Restate word for word the run of lines that begins at the one containing "(632, 608) = (452, 417): none -> teapot" and ends at the last line of the listing.

--- INPUT RECORDS ---

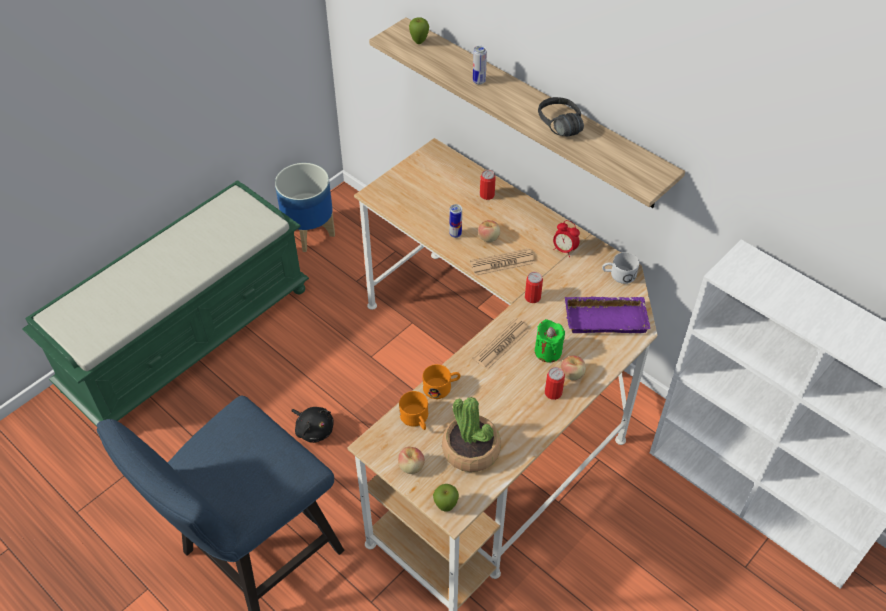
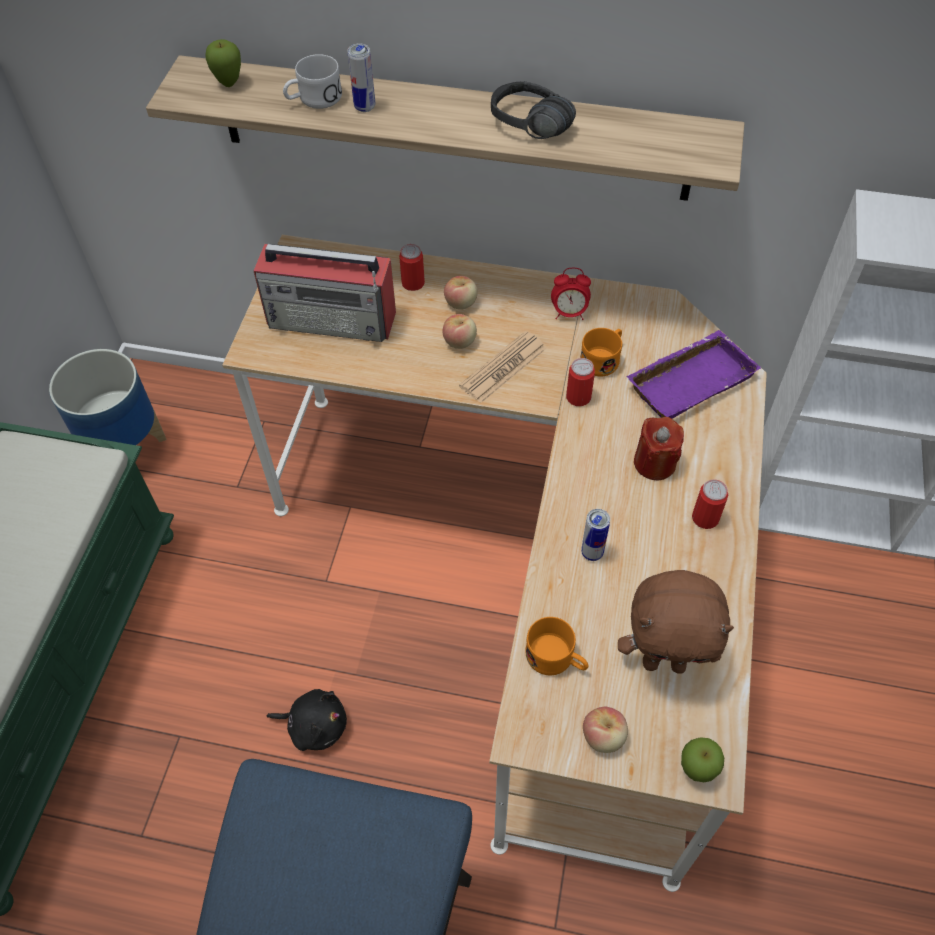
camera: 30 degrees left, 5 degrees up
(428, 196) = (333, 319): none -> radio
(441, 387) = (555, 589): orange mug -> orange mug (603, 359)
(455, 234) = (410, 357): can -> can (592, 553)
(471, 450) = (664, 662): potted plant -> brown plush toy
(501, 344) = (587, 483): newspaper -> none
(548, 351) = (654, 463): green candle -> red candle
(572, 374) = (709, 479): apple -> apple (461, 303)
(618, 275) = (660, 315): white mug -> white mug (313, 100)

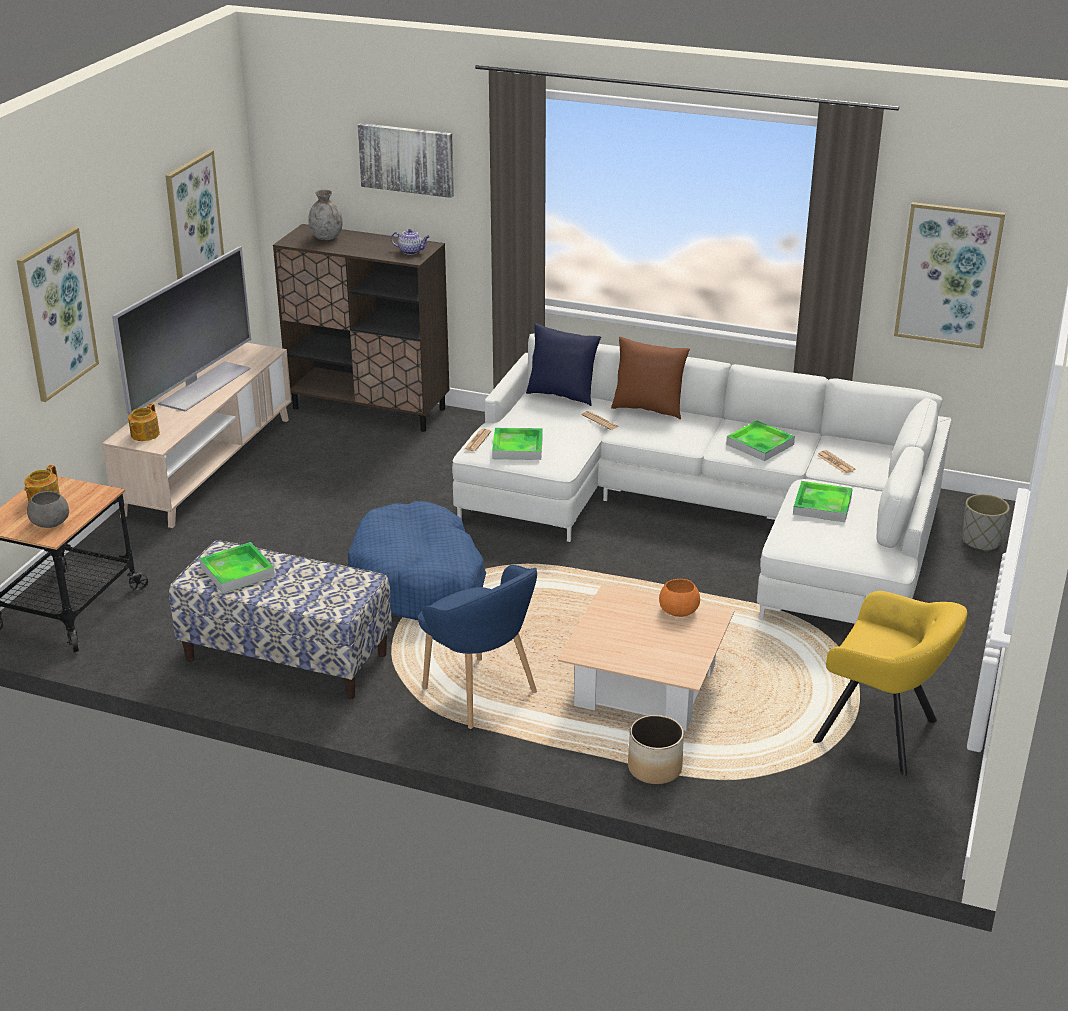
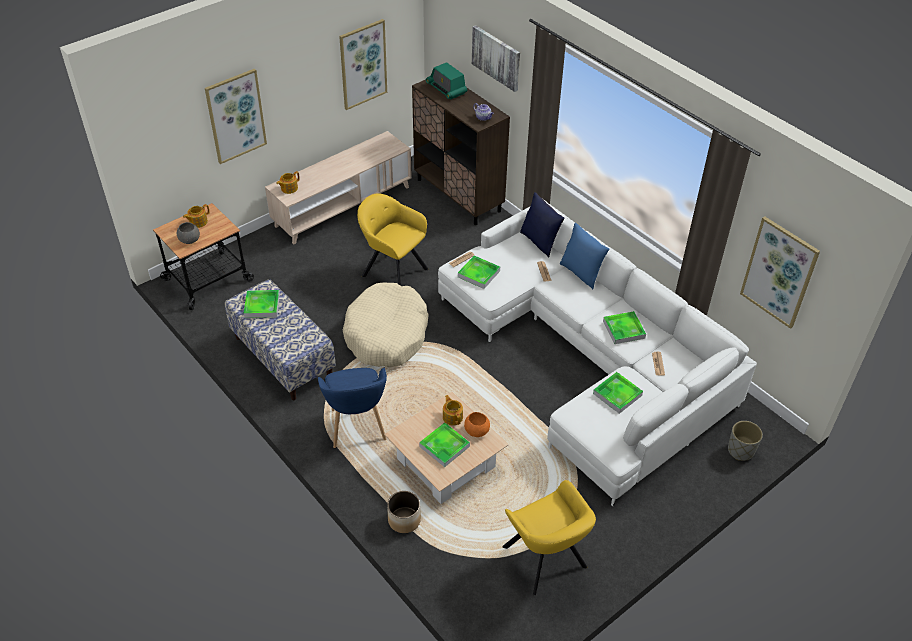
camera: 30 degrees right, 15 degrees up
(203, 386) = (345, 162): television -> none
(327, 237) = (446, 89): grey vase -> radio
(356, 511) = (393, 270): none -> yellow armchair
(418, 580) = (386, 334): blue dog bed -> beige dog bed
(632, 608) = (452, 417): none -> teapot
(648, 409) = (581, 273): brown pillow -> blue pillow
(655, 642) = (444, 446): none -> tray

---

### TASK SOLUTION
(632, 608) = (452, 417): none -> teapot
(648, 409) = (581, 273): brown pillow -> blue pillow
(655, 642) = (444, 446): none -> tray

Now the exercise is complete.